Tulsa History Included in Smithsonian Museum

By EMILY RAMSEY
Managing Editor

PRESERVING THE PAST: Ian Swart, Tulsa Historical Society and Museum archivist and curator of collections, holds a seven-foot panoramic photograph that was taken the day after the Tulsa Race Riot. The panorama is part of a permanent display at the Smithsonian National Museum of African American History and Culture in Washington, D.C.

EMILY RAMSEY for GTR Newspapers


As curators collected items from across the country to include in the 400,000-square-foot Smithsonian National Museum of African American History and Culture in Washington, D.C., which opened Sept. 24, the Tulsa Historical Society and Museum received a special opportunity to share items and photographs from Tulsa’s past.

The Tulsa Historical Society and Museum supplied much of the photographs and items for the Smithsonian’s Tulsa Race Riot exhibit, says Archivist and Curator of Collections Ian Swart. A focal point of the exhibit is a seven-foot panoramic photograph that wraps around three walls of the exhibit room. The photo was taken the day after the riot, looking west with downtown Tulsa and the Greenwood District to the south and Reservoir Hill to the north.

“You can see people still sifting through the rubble,” says Swart.

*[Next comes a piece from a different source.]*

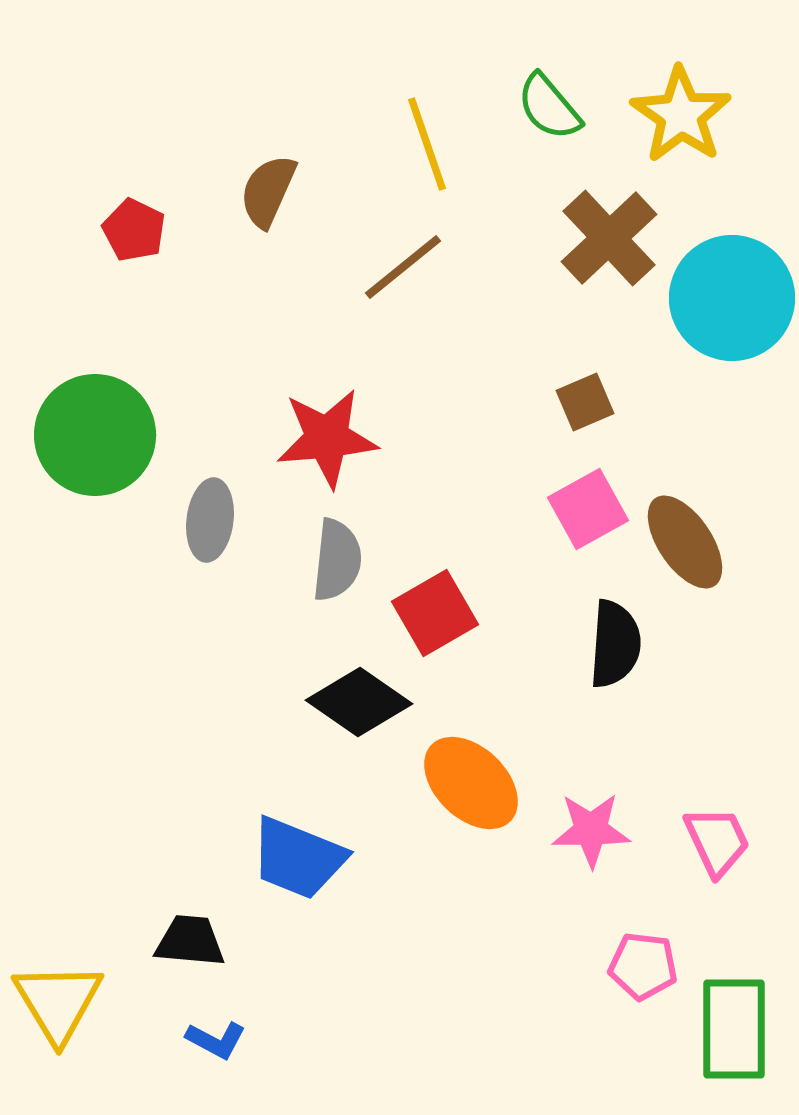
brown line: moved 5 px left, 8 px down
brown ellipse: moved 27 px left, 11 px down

Because the historical society did not have equipment large enough to scan the panorama, the Smithsonian paid for a truck to transport the panorama to D.C. in order to scan it and then drive it back to Tulsa, Swart says.

In addition to photos provided by the historical society to the museum – “Most of the photos in the exhibit came from us,” says Swart – other items include a chair that came from a north Tulsa church and items that belonged to B.C. Franklin, who is the father of John Hope Franklin and the grandfather of John W. Franklin who works for the Smithsonian National Museum of African American History and Culture.

“B.C. was an attorney in Tulsa who provided aid to many victims after the riot,” says Swart.

Before the museum opened, Swart attended a museum preview and reception.

“The coolest thing was touring the galleries with people who had personal connections to the artifacts. To see their reactions was moving,” Swart says.

“I saw entire families standing around an exhibit, telling stories to their families. It appeared as if for the first time that their stories were being told.”

For Swart, whose family history is intertwined with the slave trade, the museum hit particularly close to home: “I know that a lot of my ancestors were slave owners. I have to reconcile myself to that.”

The Smithsonian National Museum of African American History and Culture includes items belonging to Harriet Tubman, including a lace shawl and hymnal, a Jim Crow railroad car, an original slave cabin and a statue of Thomas Jefferson that illustrates his ties to slavery.

The building was constructed with four floors underground and five above ground.
“The way they built the structure was very intentional,” says Swart.

The lowest underground floor begins the history gallery of slavery. “When you start, it’s cramped and dark, but as you go up through the gallery, it becomes lighter and lighter as you move through emancipation and the rising above of slavery.

“The gallery ends with an exhibit of Barack Obama and his inauguration.

“I have been in a lot of museums; this one was probably the most powerful,” Swart says.